The clerk shall reopen the case, file the amended complaint, and issue summonses for service of the amended complaint on defendants Bratlien and Calvin. The United States Marshals Service is appointed to serve the defendants. Any service forms necessary for the plaintiff to complete will be sent by the Marshal as appropriate to serve the defendants with process. The U.S. Marshal is directed to make all reasonable efforts to serve the defendants. If either officer can no longer be found at the work address provided by the plaintiff, the Cook County Department of Corrections shall furnish the Marshal with the defendant's last-known address. The information shall be used only for purposes of effectuating service [or for proof of service, should a dispute arise] and any documentation of the address shall be retained only by the Marshal. Address information shall not be maintained in the court file, nor disclosed by the Marshal. The Marshal is authorized to mail a request for waiver of service to the defendants in the manner prescribed by Fed. R. Civ. P. 4(d)(2) before attempting personal service.

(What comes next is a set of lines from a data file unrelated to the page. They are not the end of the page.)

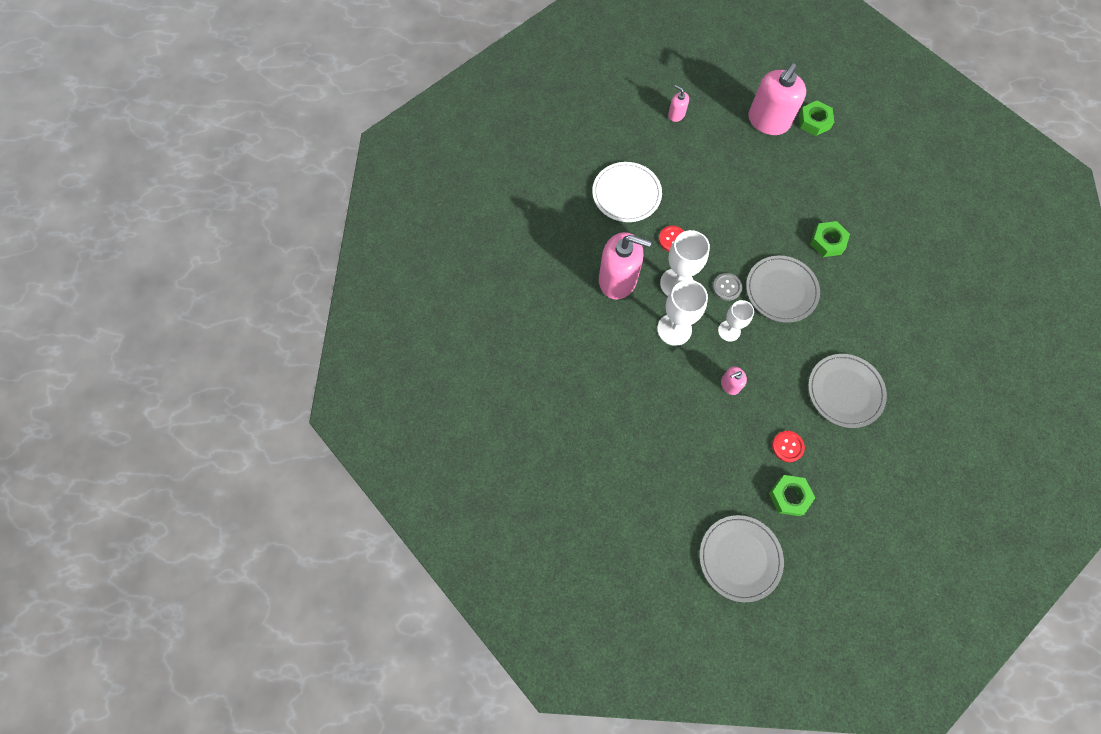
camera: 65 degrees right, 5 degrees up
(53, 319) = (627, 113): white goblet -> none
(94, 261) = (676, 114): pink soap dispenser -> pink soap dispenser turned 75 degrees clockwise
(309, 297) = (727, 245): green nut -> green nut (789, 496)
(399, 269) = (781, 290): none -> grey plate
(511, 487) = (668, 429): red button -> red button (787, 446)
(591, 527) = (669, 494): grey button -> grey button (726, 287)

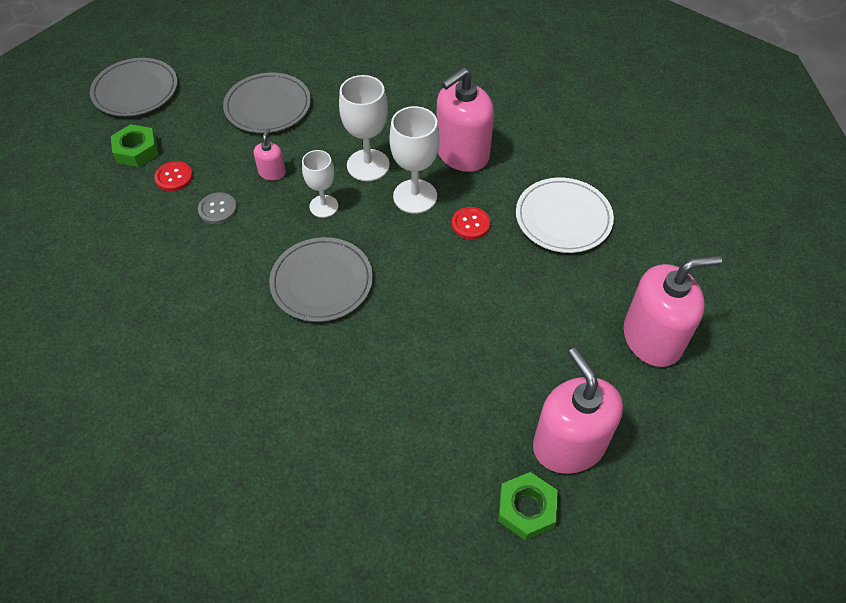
camera: 125 degrees right, 15 degrees down
(676, 114) = (652, 338): pink soap dispenser -> pink soap dispenser, size x2.20
(726, 287) = (371, 235): grey button -> grey button (217, 209)
(827, 242) = (335, 375): green nut -> none
(845, 391) = (166, 259): grey plate -> grey plate (268, 106)

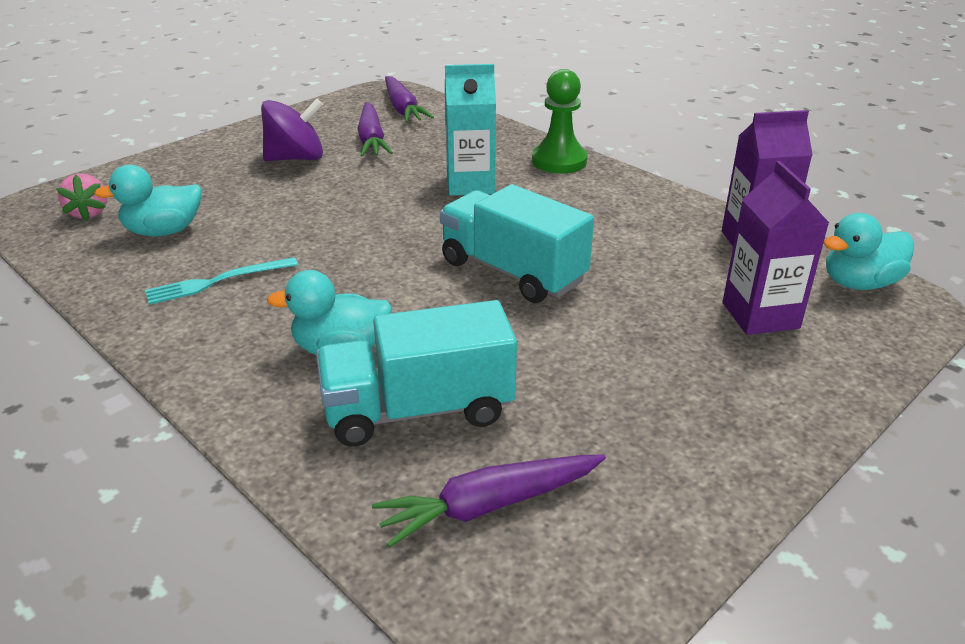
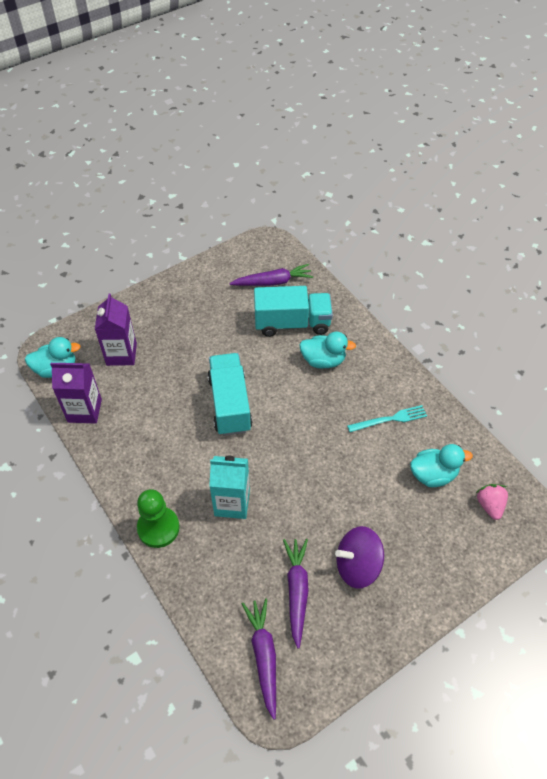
camera: 170 degrees left, 20 degrees up
(512, 272) = (230, 404): turquoise truck -> turquoise truck turned 150 degrees counterclockwise

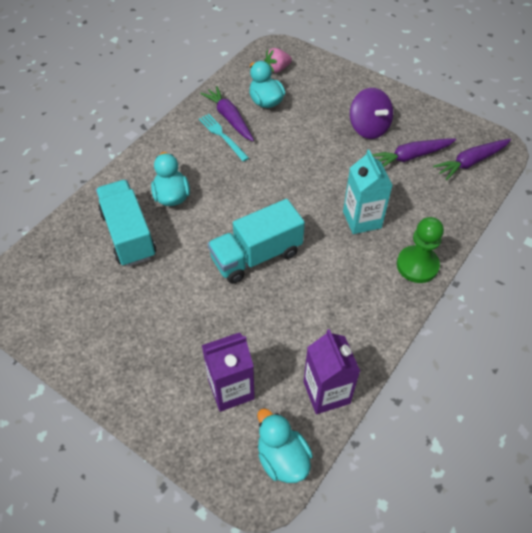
camera: 110 degrees left, 0 degrees up
(273, 282) = (68, 270): purple carrot -> purple carrot (229, 118)

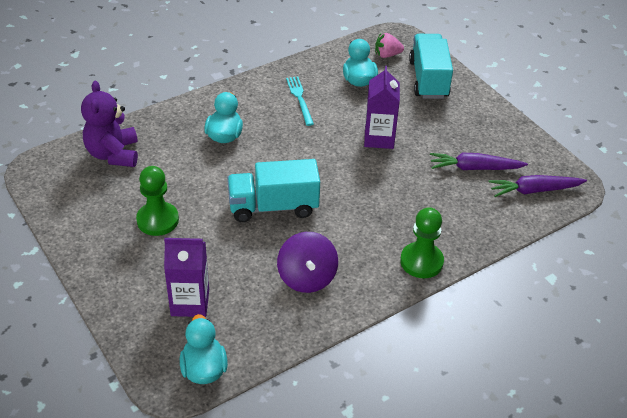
camera: 20 degrees right, 10 degrees down
(71, 252) = (113, 154): none -> purple teddy bear
(128, 235) = (169, 155): turquoise truck -> turquoise truck (428, 79)
(152, 309) = (157, 220): none -> green pawn
(229, 118) = (315, 85): purple carrot -> none
(326, 392) = (272, 334): purple carton -> purple carton (379, 138)
(362, 219) = (391, 207): turquoise carton -> none
(368, 128) = (447, 131): purple spinning top -> purple spinning top (307, 277)

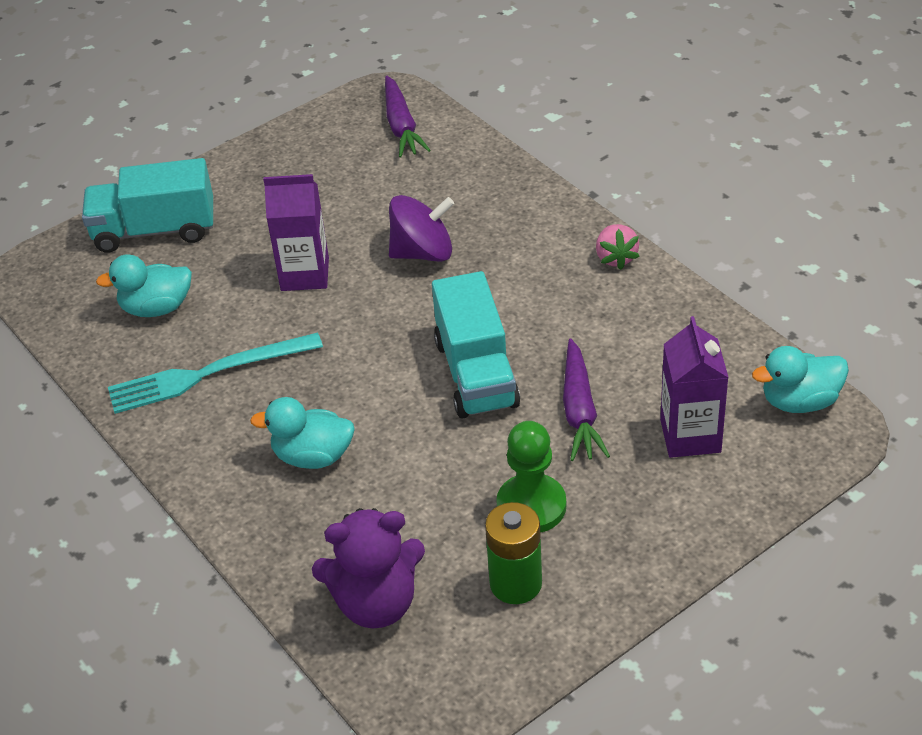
camera: 90 degrees left, 0 degrees up
(104, 208) = (515, 583): none -> green battery
(300, 99) = (208, 374): turquoise fork -> turquoise fork, size x1.60
(307, 277) = (610, 321): purple spinning top -> purple spinning top (423, 253)
(387, 55) = (85, 280): pink strawberry -> pink strawberry (615, 258)
(421, 261) = (554, 218): green pawn -> none
(474, 168) = (362, 178): purple carrot -> purple carrot (579, 410)

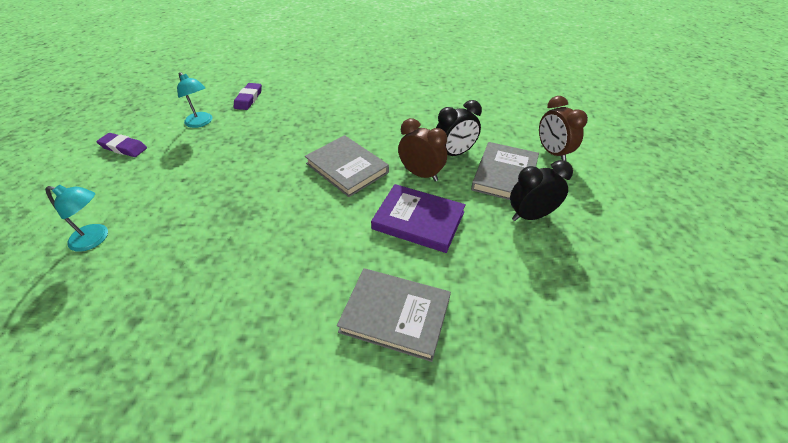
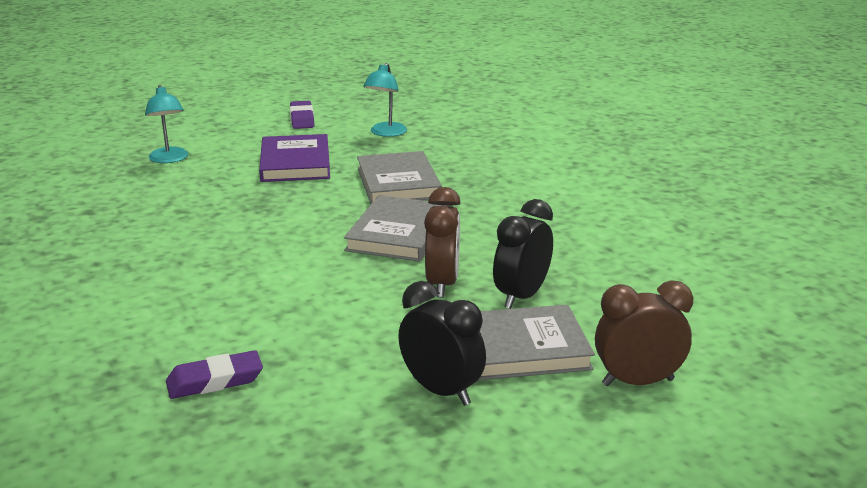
camera: 60 degrees right, 20 degrees down
(248, 99) = (464, 137): purple eraser -> purple eraser (215, 381)
(395, 315) = (176, 333): grey book -> grey book (398, 183)
(418, 220) = (345, 306): purple book -> purple book (295, 163)
(454, 154) = (521, 296): black clock -> black clock turned 90 degrees clockwise
(552, 153) = (638, 382): brown clock -> brown clock turned 45 degrees clockwise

The plaintiff is instructed to file all future papers concerning this action with the Clerk of Court in care of the Prisoner Correspondent. The plaintiff must provide the court with the original plus a complete judge's copy, including any exhibits, of every document filed. In addition, the plaintiff must send an exact copy of any court filing to the defendants [or to defense counsel, once an attorney has entered an appearance on behalf of the defendants]. Every document filed with the court must include a certificate of service stating to whom exact copies were mailed and the date of mailing. Any paper that is sent directly to the judge or that otherwise fails to comply with these instructions may be disregarded by the court or returned to the plaintiff.